Back at the scene of the worst post-World Series mayhem, there were no buses being destroyed — or any vehicles at all. But they would soon arrive, carrying the heroes of this and prior generations — Willie Mays, Orlando Cepeda, Will Clark and Barry Zito.
Yes, Barry Zito.
When the 2012 season began, few would have predicted that Zito would start — let alone win — Game 1 of the World Series. But that he did, and the hordes of Giants fans huddled around the intersection of Third and Market streets Wednesday let him know exactly how they felt as his vehicle crawled by.
Click on the photo to see more from the parade.
“Bar-ry! Bar-ry! Bar-ry!” they exuberantly screamed.
That was the same intersection where a Muni bus was destroyed before being set on fire early Monday by belligerent revelers celebrating the Giants’ sweep of the Detroit Tigers. But on Wednesday, it was a decidedly different scene.
Fans began lining the parade route from the foot of Market Street west to Civic Center very early Wednesday. By midmorning, they were stuffed 20-deep.

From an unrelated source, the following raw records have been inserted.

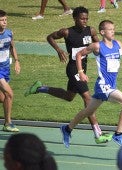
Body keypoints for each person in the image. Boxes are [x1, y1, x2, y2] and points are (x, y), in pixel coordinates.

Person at [25, 6, 112, 144]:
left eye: (86, 18)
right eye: (82, 18)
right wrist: (59, 50)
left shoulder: (91, 30)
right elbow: (50, 37)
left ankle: (40, 88)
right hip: (73, 69)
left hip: (83, 68)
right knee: (88, 99)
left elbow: (98, 44)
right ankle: (98, 134)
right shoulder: (66, 32)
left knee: (69, 96)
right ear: (75, 18)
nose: (85, 21)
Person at [60, 19, 122, 148]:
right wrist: (81, 72)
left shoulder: (118, 44)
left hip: (111, 85)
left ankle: (67, 129)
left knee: (87, 112)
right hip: (104, 86)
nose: (113, 31)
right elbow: (79, 55)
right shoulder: (97, 46)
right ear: (102, 32)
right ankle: (118, 134)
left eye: (113, 29)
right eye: (110, 29)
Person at [0, 10, 21, 132]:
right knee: (9, 94)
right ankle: (7, 123)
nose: (4, 22)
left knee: (3, 99)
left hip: (5, 68)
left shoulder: (9, 33)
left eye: (6, 20)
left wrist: (17, 61)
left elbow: (12, 47)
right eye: (2, 20)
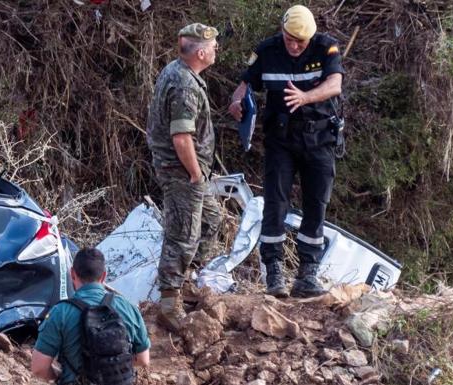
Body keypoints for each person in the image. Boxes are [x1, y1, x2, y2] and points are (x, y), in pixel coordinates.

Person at [228, 5, 344, 298]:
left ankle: (307, 274)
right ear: (282, 31)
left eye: (300, 42)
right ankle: (274, 272)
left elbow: (334, 84)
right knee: (275, 203)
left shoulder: (326, 48)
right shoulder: (267, 51)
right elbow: (245, 84)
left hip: (319, 139)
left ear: (310, 38)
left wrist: (305, 97)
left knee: (316, 204)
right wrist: (237, 101)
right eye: (289, 38)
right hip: (280, 139)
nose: (294, 45)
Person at [146, 23, 222, 331]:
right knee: (182, 235)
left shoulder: (179, 72)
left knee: (211, 220)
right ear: (201, 52)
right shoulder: (185, 85)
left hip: (189, 171)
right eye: (214, 46)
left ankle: (187, 281)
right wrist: (194, 173)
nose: (216, 50)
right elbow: (181, 137)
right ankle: (169, 303)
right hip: (181, 172)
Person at [31, 247, 150, 384]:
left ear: (72, 274)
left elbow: (39, 368)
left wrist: (59, 376)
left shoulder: (60, 312)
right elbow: (143, 359)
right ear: (104, 276)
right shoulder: (127, 307)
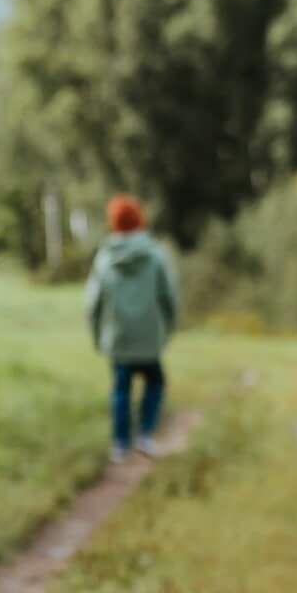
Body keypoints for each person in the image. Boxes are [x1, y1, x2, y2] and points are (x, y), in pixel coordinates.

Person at [86, 195, 179, 461]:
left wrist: (96, 337)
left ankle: (119, 444)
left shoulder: (104, 258)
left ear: (113, 223)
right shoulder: (156, 255)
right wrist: (170, 327)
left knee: (120, 389)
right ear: (139, 220)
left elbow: (92, 303)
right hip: (149, 337)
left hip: (118, 338)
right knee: (156, 381)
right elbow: (169, 297)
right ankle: (146, 434)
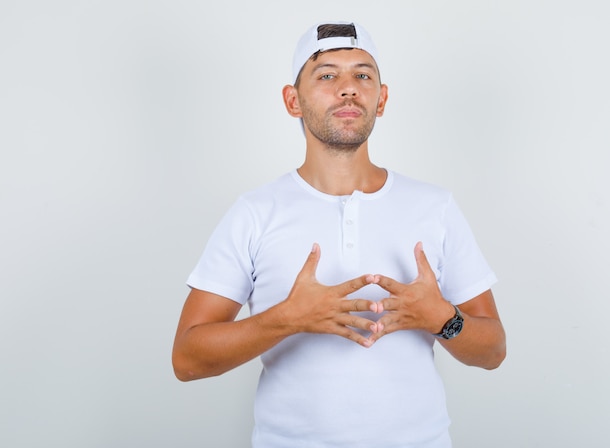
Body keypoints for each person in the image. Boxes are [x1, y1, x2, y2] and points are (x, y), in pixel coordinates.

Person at [172, 21, 506, 448]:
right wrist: (285, 319)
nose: (348, 88)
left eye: (363, 75)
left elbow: (493, 350)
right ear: (293, 100)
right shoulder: (255, 213)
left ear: (381, 99)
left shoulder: (435, 207)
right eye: (327, 74)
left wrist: (443, 319)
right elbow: (187, 358)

The first stirs of what would follow came at 9:44 a.m. when an organ player on a pedicab zipped down the parade route to the applause of the waiting fans. About 10 minutes later — through the wafting aroma of marijuana — came a loud chorus of boos. How, on this day, could anyone feel anything but joy?
The culprit was about five floors up. A man had unfurled a Los Angeles Dodgers banner from a building window in an obvious attempt to rain on the parade. And while the man got his just deserts, the boos quickly turned to laughter as people realized that the Dodgers haven’t touched a major-league playing field since the end of the regular season.

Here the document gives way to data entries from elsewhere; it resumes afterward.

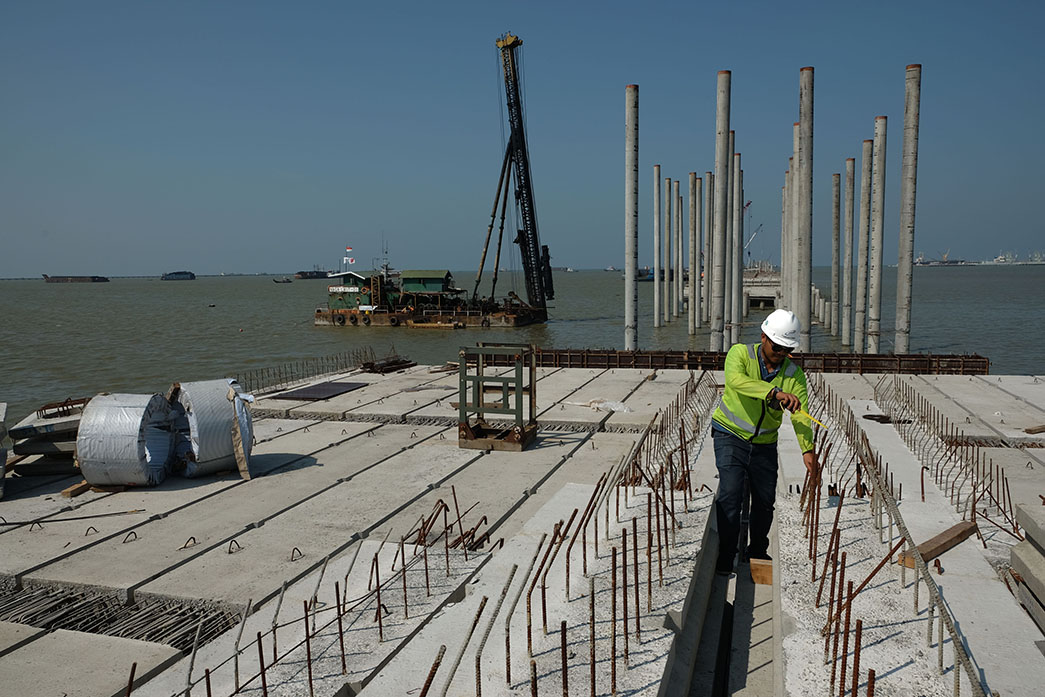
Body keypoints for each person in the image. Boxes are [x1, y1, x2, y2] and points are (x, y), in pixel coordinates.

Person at [711, 309, 817, 575]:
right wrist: (773, 392)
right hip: (730, 435)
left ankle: (757, 550)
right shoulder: (740, 354)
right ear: (764, 337)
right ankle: (726, 556)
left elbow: (800, 415)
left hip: (764, 444)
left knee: (764, 501)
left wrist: (808, 450)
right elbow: (736, 382)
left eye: (786, 349)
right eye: (777, 347)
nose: (781, 354)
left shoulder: (794, 374)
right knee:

The banner-waver returned later, but his subsequent attempt at rabble-rousing was met with the familiar chant of “Beat L.A.!” and a rollicking minute of “Let’s go, Giants!”

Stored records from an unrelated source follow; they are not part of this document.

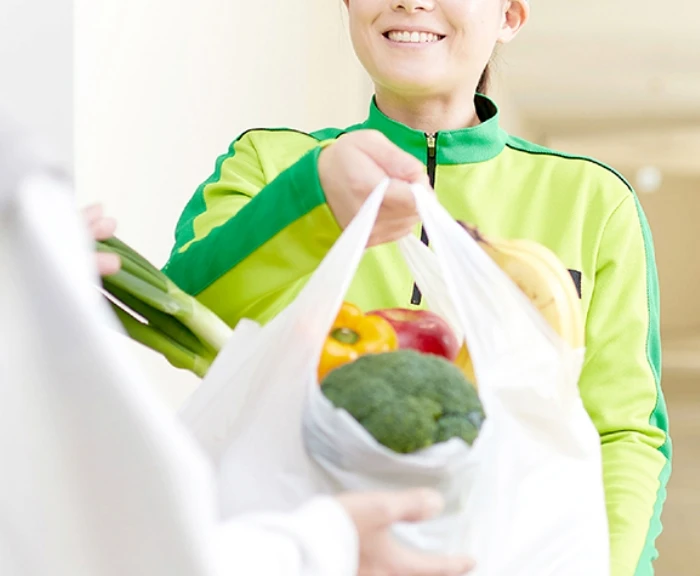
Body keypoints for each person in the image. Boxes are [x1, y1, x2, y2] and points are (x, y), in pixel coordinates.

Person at [162, 1, 671, 574]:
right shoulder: (270, 165)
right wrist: (314, 202)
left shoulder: (591, 202)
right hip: (298, 552)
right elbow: (185, 314)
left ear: (509, 16)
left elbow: (623, 433)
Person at [83, 203, 474, 576]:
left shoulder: (525, 179)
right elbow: (193, 285)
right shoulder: (260, 161)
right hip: (288, 502)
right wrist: (315, 200)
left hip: (419, 527)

The Giants’ broadcast team of Dave Fleming, Jon Miller, Duane Kuiper and Mike Krukow ushered in the procession, with Krukow dressed more appropriately for a North Beach poetry reading than a World Series parade. Following close behind were waves of front-office brass, city dignitaries, former Giants Hall of Famers, a Chinese New Year dragon, samba dancers, Taiko drummers and, finally, the players.
Sergio Romo took a cue from his predecessor in the 2010 parade, Brian Wilson, by taking the route on foot, followed by a horde of cameras. He wore a T-shirt that said, “I just look illegal.”
And by the time Pablo Sandoval’s vehicle zoomed by at the end, with the third baseman hoisting his World Series MVP trophy high above his head, it was apparent Giants fans could get very used to a ticker-tape parade every few years.